Friday, May 15, 2015

Title TBA

Part 1Part 2Part 3Part 4Part 6Part 7
Part V
            I walked down the block trying to figure out where to go next. My first thought was to stop at the casino Kathy worked in and ran. She seemed to be a main cog in the shit I had been dealing with so I figured I find her I find the problem, though I was a little terrified about going there because if she is being used to threaten people Kathy may be higher up in the family than just a spy sent to steal files.

I stopped near the alleyway where the entrance for the casino was. There was not a doubt in my mind that the employees would have been told to keep an eye out for me, so I decided against going in that night. I needed to drop of the money off home and come back the next day after I had a chance to clear my head.
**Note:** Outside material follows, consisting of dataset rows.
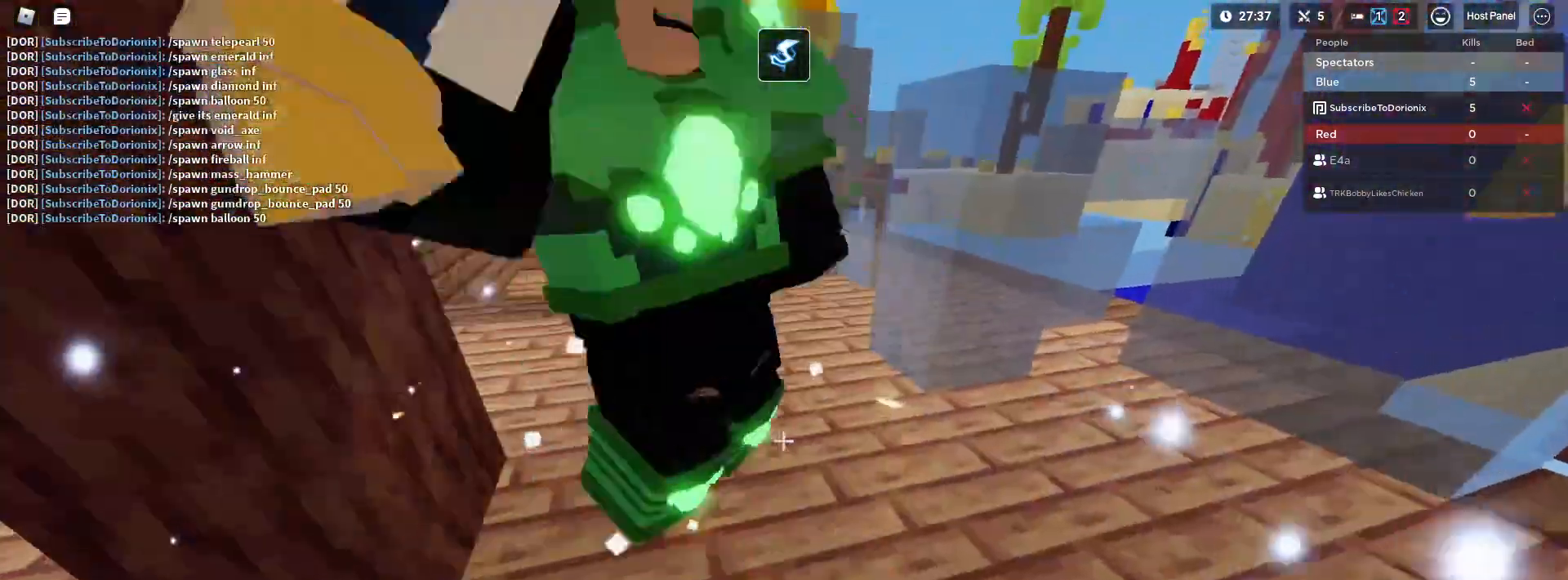
{"keys": ["d", "shift", "w"], "mouse": ["left"], "mouse_move": "still", "events": [[50, "mouse_left", "down"], [100, "mouse_left", "up"], [200, "mouse_left", "down"], [233, "mouse_left", "up"], [283, "mouse_left", "down"], [383, "d", "down"], [383, "mouse_left", "up"], [433, "mouse_left", "down"], [433, "w", "down"]]}
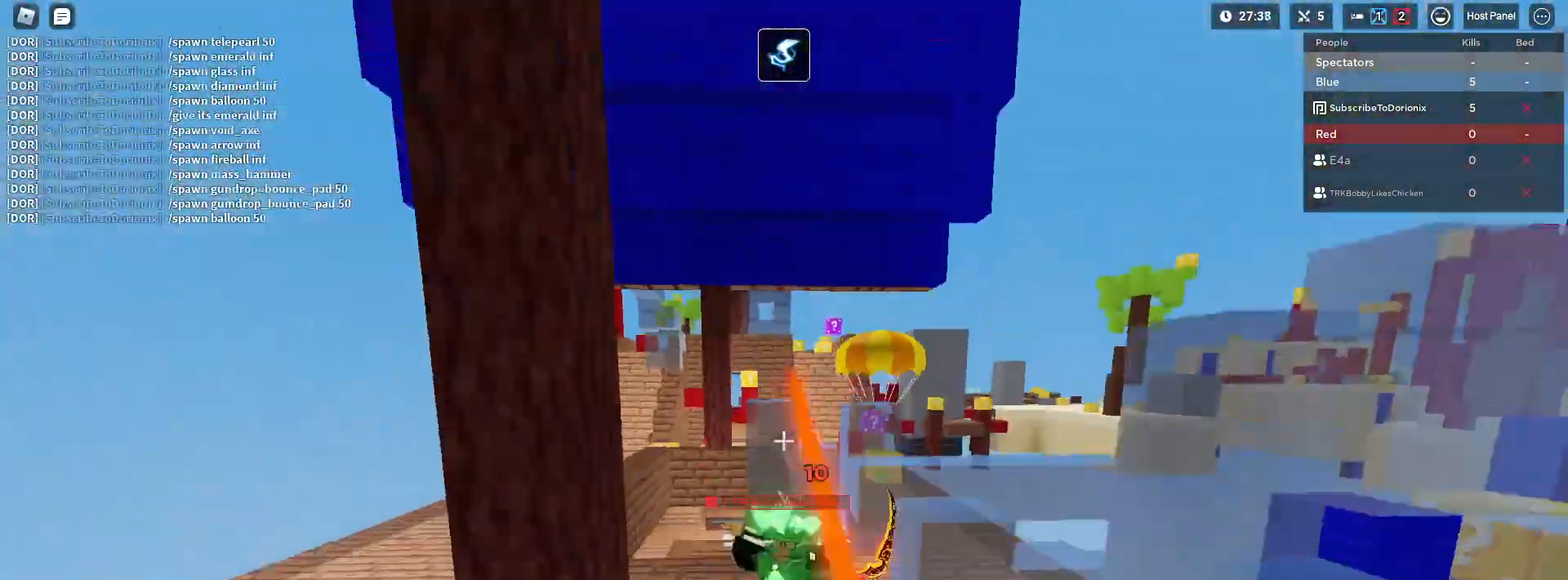
{"keys": ["3", "shift"], "mouse": [], "mouse_move": "still", "events": [[33, "mouse_left", "up"], [67, "mouse_left", "down"], [167, "d", "up"], [167, "mouse_left", "up"], [200, "mouse_left", "down"], [250, "d", "down"], [300, "mouse_left", "up"], [350, "d", "up"], [400, "3", "down"], [400, "w", "up"]]}
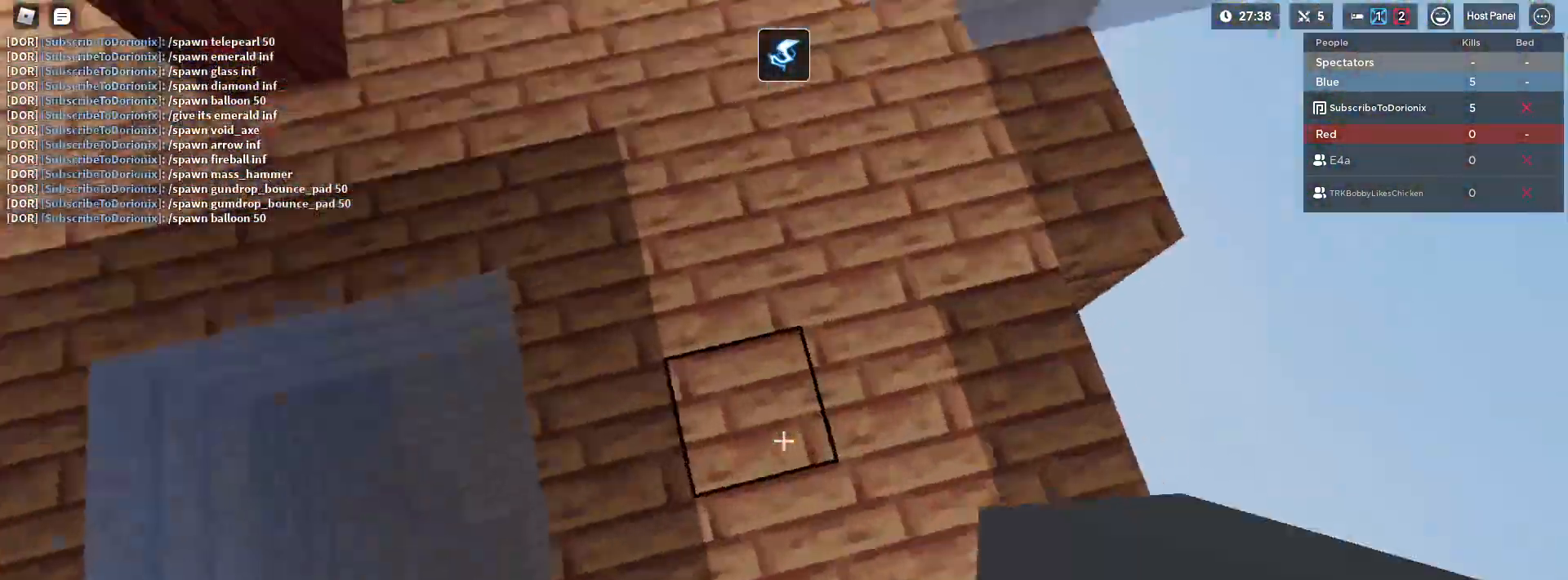
{"keys": ["shift"], "mouse": ["left"], "mouse_move": "still", "events": [[33, "mouse_left", "down"], [83, "3", "up"], [83, "mouse_left", "up"], [133, "mouse_left", "down"], [217, "mouse_left", "up"], [317, "mouse_left", "down"], [367, "mouse_left", "up"], [450, "mouse_left", "down"]]}
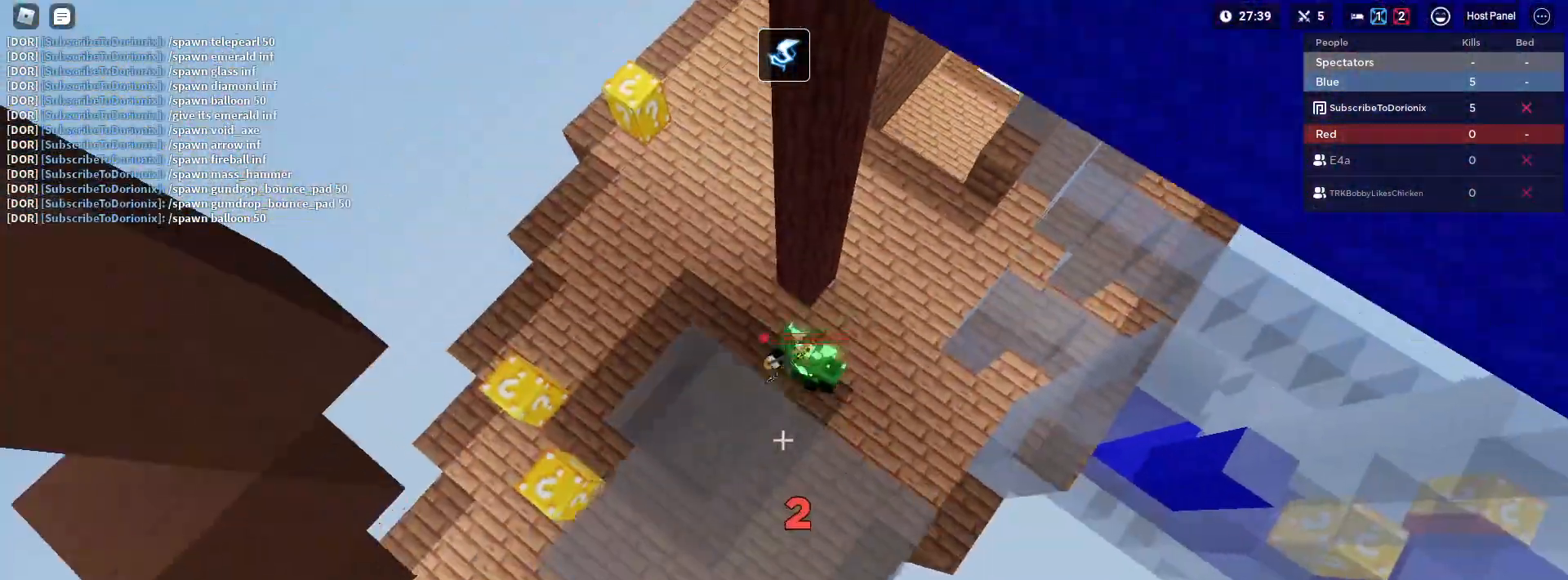
{"keys": ["shift"], "mouse": [], "mouse_move": "still", "events": [[150, "mouse_left", "up"], [183, "mouse_left", "down"], [283, "4", "down"], [283, "5", "down"], [283, "mouse_left", "up"], [383, "4", "up"], [383, "5", "up"]]}
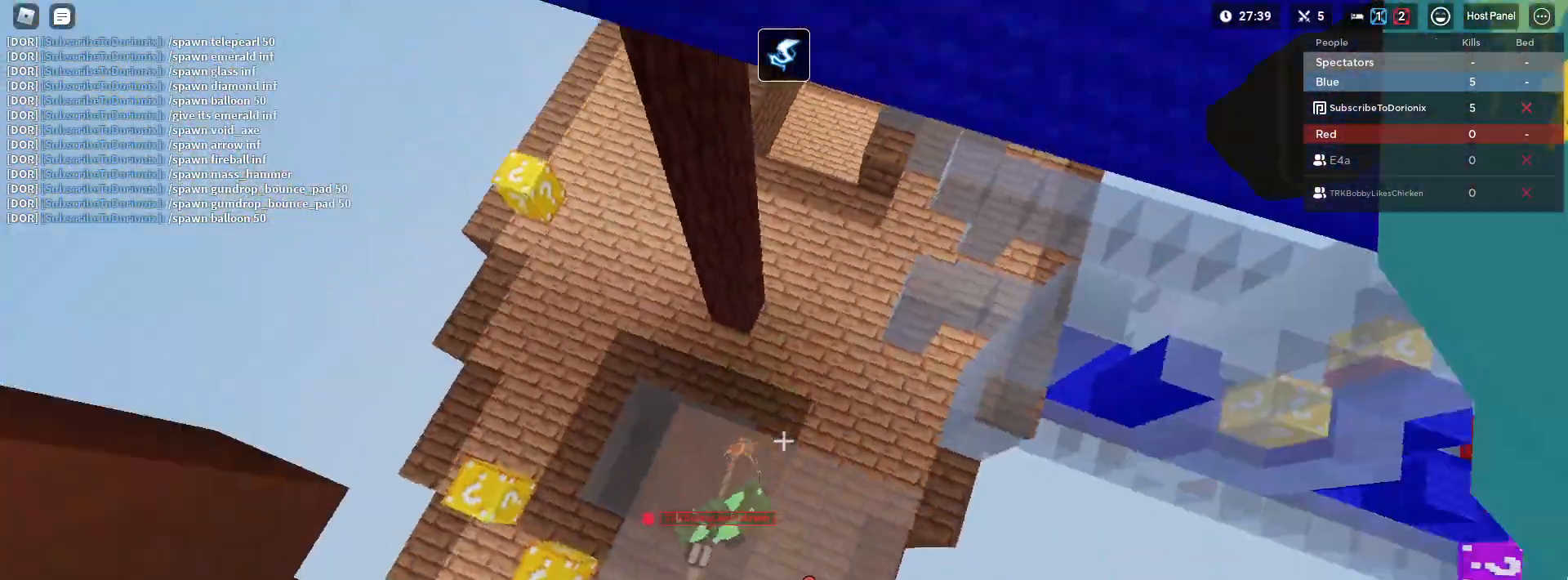
{"keys": ["shift", "space", "w"], "mouse": [], "mouse_move": "still", "events": [[217, "w", "down"], [300, "4", "down"], [400, "space", "down"], [500, "4", "up"]]}
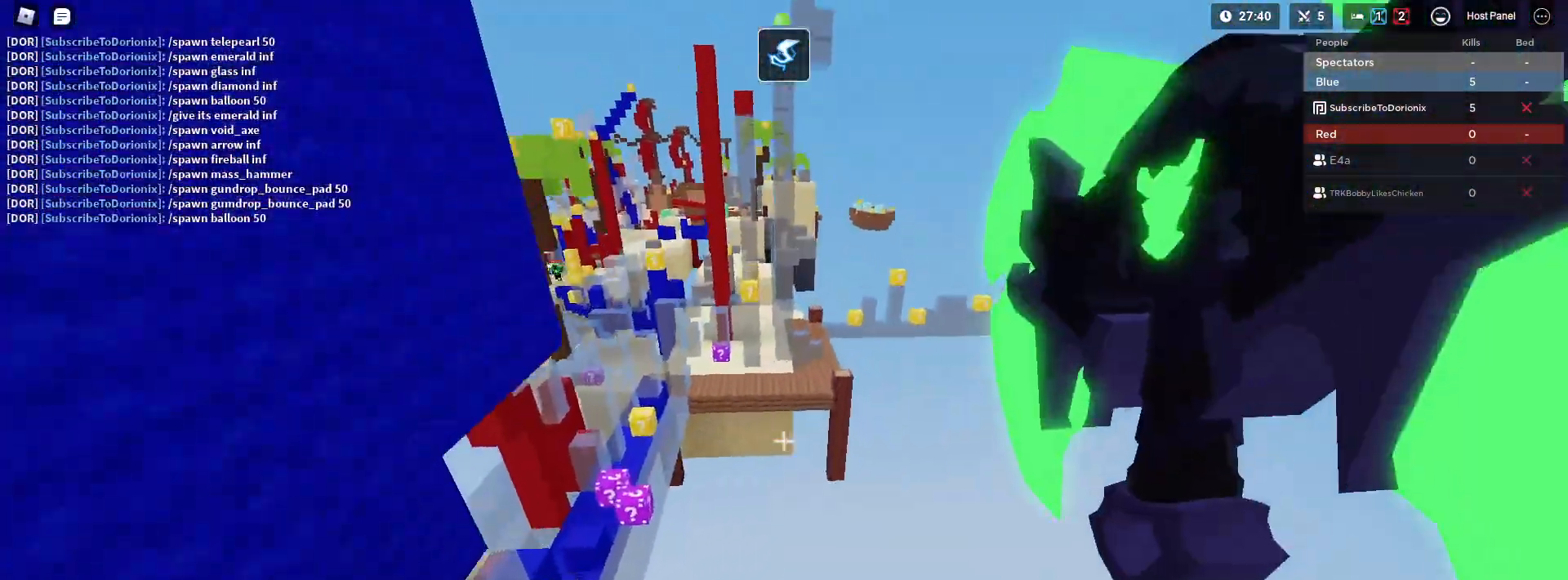
{"keys": ["shift", "w"], "mouse": [], "mouse_move": "still", "events": [[83, "space", "up"]]}
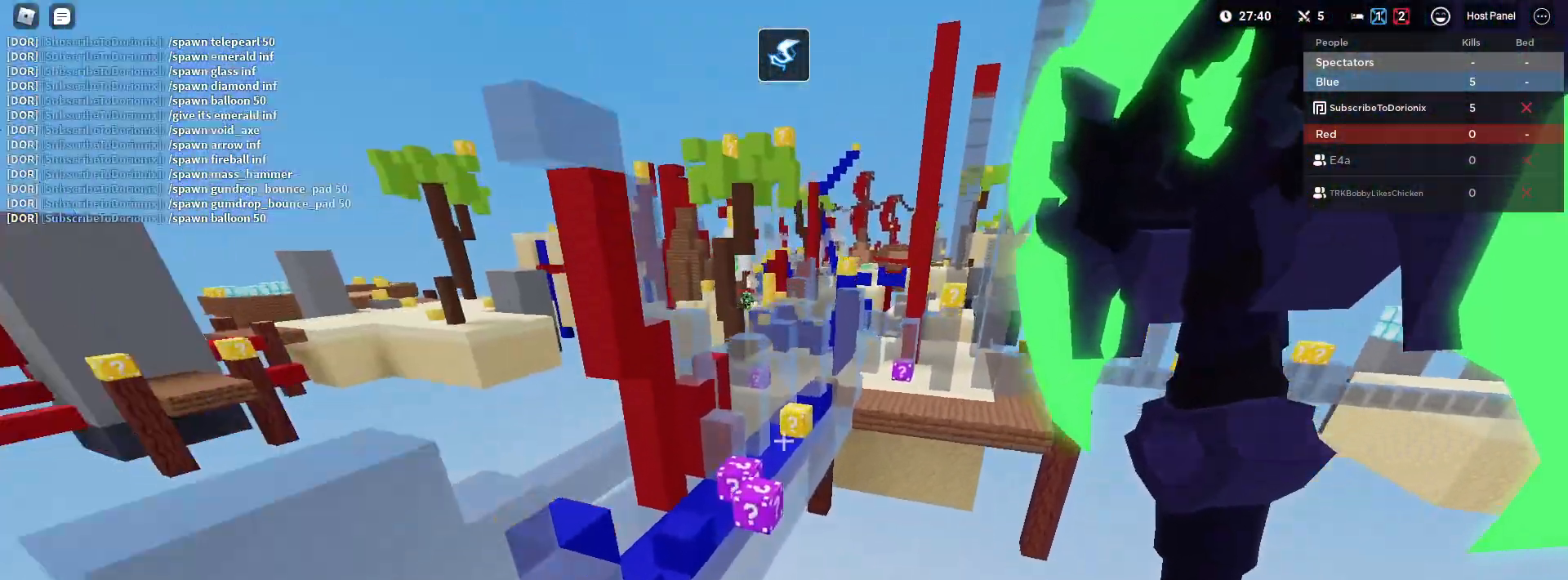
{"keys": ["shift", "w"], "mouse": [], "mouse_move": "still", "events": [[150, "mouse_left", "down"], [150, "space", "down"], [200, "1", "down"], [200, "mouse_left", "up"], [283, "shift", "up"], [333, "1", "up"], [333, "space", "up"], [383, "shift", "down"]]}
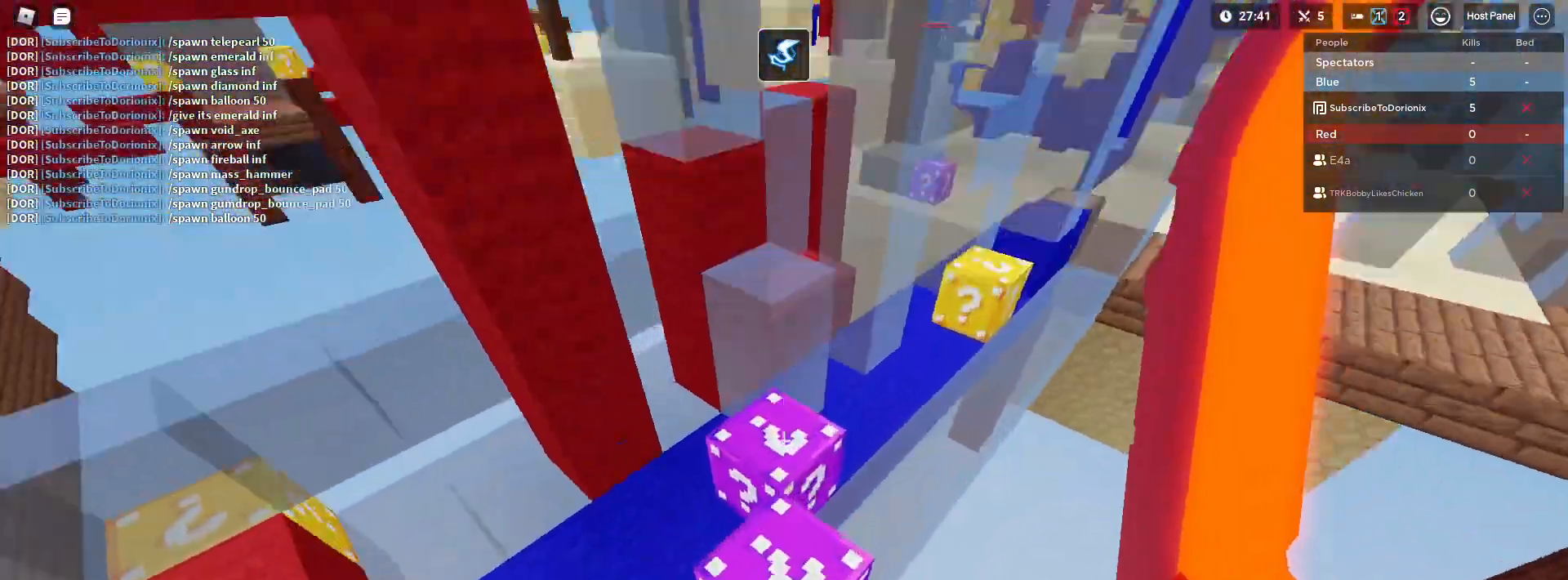
{"keys": ["shift", "space", "w"], "mouse": [], "mouse_move": "still", "events": [[17, "3", "down"], [117, "mouse_left", "down"], [150, "3", "up"], [200, "space", "down"], [300, "shift", "up"], [367, "shift", "down"], [433, "mouse_left", "up"]]}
Something seemed off as the cab pulled up in front of my building. The hoodlums who normally hung outside slinging whatever drugs they could were not standing on the building steps. In their place was a tall wop looking goon in a leather jacket. I told the cabbie to pull up the block a little further before letting me out.

I pulled out the Walther PPK and held it in my right hand while I still carried the briefcase of money in my left. I walked around to the back of the building and headed down the basement steps and into the laundry room. I scanned the basement to make sure it was empty before I stashed the briefcase of money behind one of the washers before I walked upstairs to my apartment.

I paused at the top step and saw another leather jacketed thug standing guard outside of my door. I lifted my right arm and dropped him with a silenced shot. I continued to the front door of my place. I re-holstered the PPK, picked up the goon’s semi automatic 9mm two-tone Beretta, and pushed his body from the entrance with my foot. I slowly entered.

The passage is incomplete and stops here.